| Stored dataset items |
============
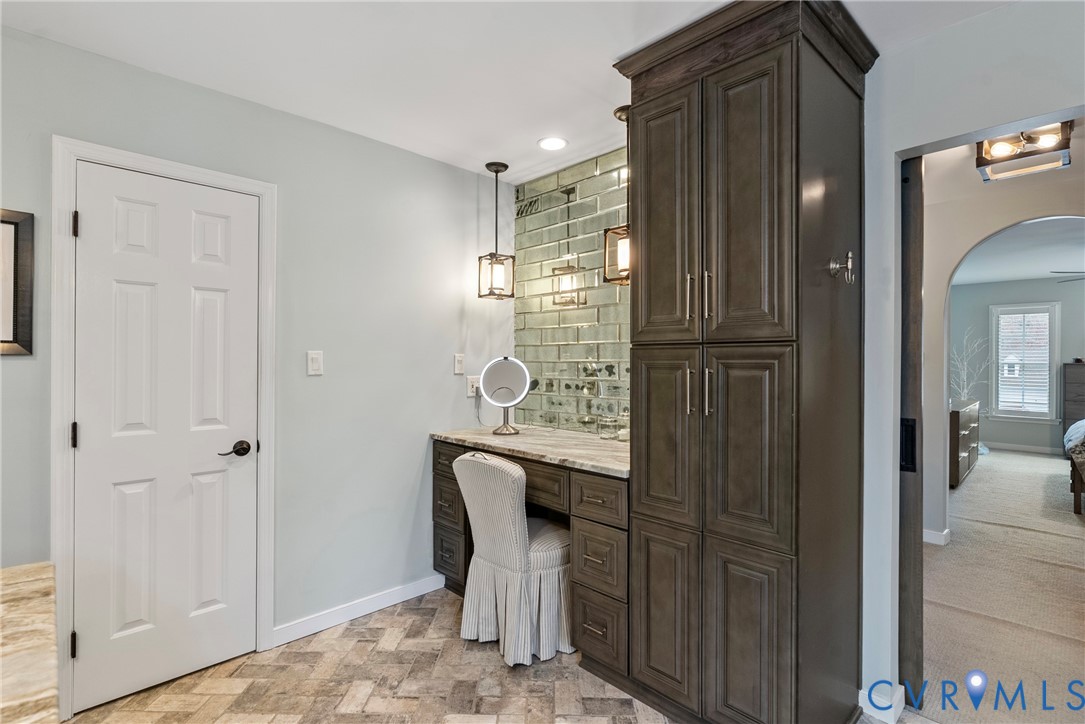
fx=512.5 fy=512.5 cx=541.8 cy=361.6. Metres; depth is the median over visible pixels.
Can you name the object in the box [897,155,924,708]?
pocket door
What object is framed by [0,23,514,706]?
left wall
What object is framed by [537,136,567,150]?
recessed light
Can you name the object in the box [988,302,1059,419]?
window
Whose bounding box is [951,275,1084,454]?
bedroom wall
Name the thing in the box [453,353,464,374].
light switch
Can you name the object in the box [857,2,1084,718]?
right wall
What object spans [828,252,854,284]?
robe hook
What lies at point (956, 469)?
dresser
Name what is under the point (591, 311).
tiled wall
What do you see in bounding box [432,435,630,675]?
vanity desk
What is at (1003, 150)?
ceiling light
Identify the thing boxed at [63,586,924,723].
tile floor
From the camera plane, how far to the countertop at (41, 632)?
0.87 m
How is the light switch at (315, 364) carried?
attached to the left wall at (427, 161)
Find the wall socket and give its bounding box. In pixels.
[466,376,479,396]
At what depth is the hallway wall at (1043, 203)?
3.59 m
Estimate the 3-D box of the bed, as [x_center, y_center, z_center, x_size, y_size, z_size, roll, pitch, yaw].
[5.970,0.709,4.326,2.224,1.207,2.257,0,0,-45]
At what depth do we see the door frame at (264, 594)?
1.87 m
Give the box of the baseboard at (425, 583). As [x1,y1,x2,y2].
[273,574,446,646]
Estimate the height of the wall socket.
0.117 m
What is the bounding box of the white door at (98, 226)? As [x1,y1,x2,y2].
[73,160,260,716]
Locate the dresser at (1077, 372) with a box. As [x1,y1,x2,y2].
[1062,361,1084,438]
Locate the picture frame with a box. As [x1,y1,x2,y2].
[0,209,34,355]
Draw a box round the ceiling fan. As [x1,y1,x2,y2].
[1049,270,1084,283]
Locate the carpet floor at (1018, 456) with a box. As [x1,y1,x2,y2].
[919,446,1084,723]
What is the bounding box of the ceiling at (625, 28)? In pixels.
[0,0,1014,182]
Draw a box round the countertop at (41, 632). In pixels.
[0,561,58,723]
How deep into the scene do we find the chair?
2.23 m
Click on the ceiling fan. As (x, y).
(1075, 279)
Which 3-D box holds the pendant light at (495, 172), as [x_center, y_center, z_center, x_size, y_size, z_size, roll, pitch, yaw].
[-0.275,-0.761,3.022,0.171,0.808,0.172,0,0,-45]
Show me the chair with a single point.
(474, 520)
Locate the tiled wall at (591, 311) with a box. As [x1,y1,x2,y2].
[514,145,630,433]
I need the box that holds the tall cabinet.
[617,0,875,723]
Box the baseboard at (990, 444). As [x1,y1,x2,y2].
[984,441,1064,455]
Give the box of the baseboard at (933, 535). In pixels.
[922,527,950,546]
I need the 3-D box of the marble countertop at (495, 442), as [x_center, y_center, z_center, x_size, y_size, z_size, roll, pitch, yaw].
[0.061,0.425,2.672,0.656,0.037,1.456,0,0,-45]
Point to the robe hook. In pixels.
(835, 264)
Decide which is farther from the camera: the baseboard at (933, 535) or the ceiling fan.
the ceiling fan
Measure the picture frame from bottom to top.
0.501 m
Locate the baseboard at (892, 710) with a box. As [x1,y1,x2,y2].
[859,681,905,723]
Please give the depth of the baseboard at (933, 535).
3.61 m
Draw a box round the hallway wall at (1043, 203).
[918,141,1084,547]
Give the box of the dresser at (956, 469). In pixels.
[949,397,979,488]
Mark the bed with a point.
(1075, 480)
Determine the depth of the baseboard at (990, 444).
7.40 m
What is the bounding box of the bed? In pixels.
[1063,418,1084,514]
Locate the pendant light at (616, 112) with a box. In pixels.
[603,104,630,287]
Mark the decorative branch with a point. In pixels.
(965, 376)
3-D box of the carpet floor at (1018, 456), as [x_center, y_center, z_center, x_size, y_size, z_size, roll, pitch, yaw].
[4.548,1.341,4.057,7.275,0.091,4.165,0,0,-45]
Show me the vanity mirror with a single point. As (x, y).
(508, 395)
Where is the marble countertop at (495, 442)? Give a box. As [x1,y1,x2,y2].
[430,425,630,477]
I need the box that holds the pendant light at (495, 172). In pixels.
[476,161,514,300]
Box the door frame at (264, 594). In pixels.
[51,136,277,718]
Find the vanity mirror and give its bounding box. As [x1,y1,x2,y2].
[480,356,531,435]
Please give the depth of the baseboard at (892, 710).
1.87 m
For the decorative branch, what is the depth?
6.73 m
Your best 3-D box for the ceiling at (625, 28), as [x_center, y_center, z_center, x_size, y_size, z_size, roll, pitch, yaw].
[0.007,-1.207,0.966,3.646,0.101,3.914,0,0,-45]
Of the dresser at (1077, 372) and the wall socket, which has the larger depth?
the dresser at (1077, 372)
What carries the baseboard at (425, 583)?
attached to the left wall at (427, 161)
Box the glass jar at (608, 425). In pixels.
[598,414,617,439]
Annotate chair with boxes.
[451,449,570,666]
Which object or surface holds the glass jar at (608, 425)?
on the marble countertop at (495, 442)
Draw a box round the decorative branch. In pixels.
[949,327,994,401]
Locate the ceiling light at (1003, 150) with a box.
[975,121,1072,181]
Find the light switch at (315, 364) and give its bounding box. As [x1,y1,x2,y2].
[306,350,322,375]
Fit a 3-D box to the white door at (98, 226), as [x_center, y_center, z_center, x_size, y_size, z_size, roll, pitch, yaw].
[-1.476,0.283,2.060,0.613,1.997,0.095,0,0,-45]
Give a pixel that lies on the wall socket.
(470, 393)
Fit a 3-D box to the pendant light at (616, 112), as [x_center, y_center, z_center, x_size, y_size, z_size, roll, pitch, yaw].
[0.396,-0.753,2.379,0.188,0.816,0.189,0,0,-45]
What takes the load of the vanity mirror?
on the marble countertop at (495, 442)
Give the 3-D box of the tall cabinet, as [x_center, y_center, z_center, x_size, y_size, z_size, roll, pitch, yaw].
[0.727,0.076,1.916,0.639,2.446,0.739,0,0,-45]

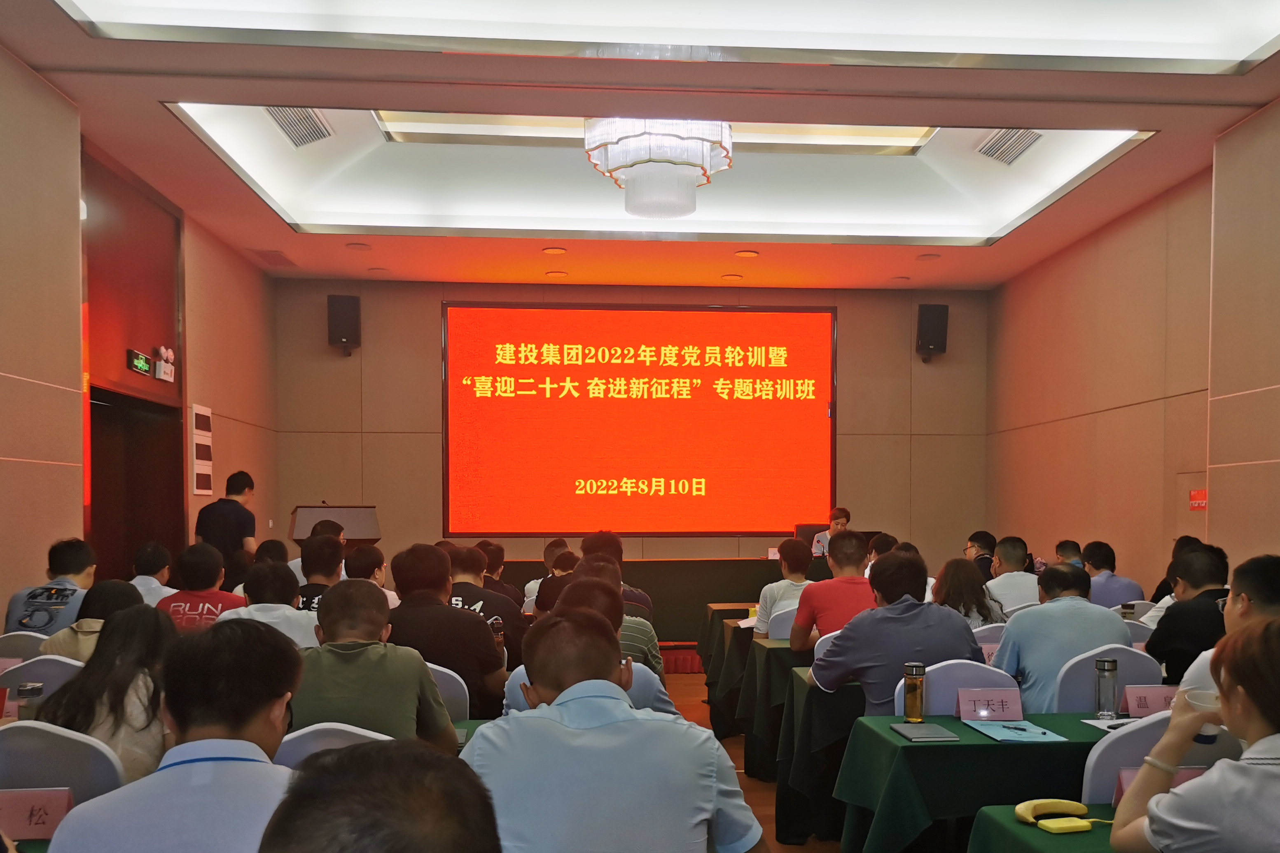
============
| INSTRUCTIONS TO FOLLOW |
Exclude all pictures and reproduce exactly the lines from the one containing "Fit a 3-D box to the white" through the final line of the entries above.

| COMPLETED EXERCISE |
Fit a 3-D box to the white door at (98, 226), as [x_center, y_center, z_center, x_size, y_size, z_size, roll, pitch, yaw].
[-1.476,0.283,2.060,0.613,1.997,0.095,0,0,-45]
Give a pixel that lies on the wall socket.
(470, 393)
Fit a 3-D box to the pendant light at (616, 112), as [x_center, y_center, z_center, x_size, y_size, z_size, roll, pitch, yaw].
[0.396,-0.753,2.379,0.188,0.816,0.189,0,0,-45]
What takes the load of the vanity mirror?
on the marble countertop at (495, 442)
Give the 3-D box of the tall cabinet, as [x_center, y_center, z_center, x_size, y_size, z_size, roll, pitch, yaw].
[0.727,0.076,1.916,0.639,2.446,0.739,0,0,-45]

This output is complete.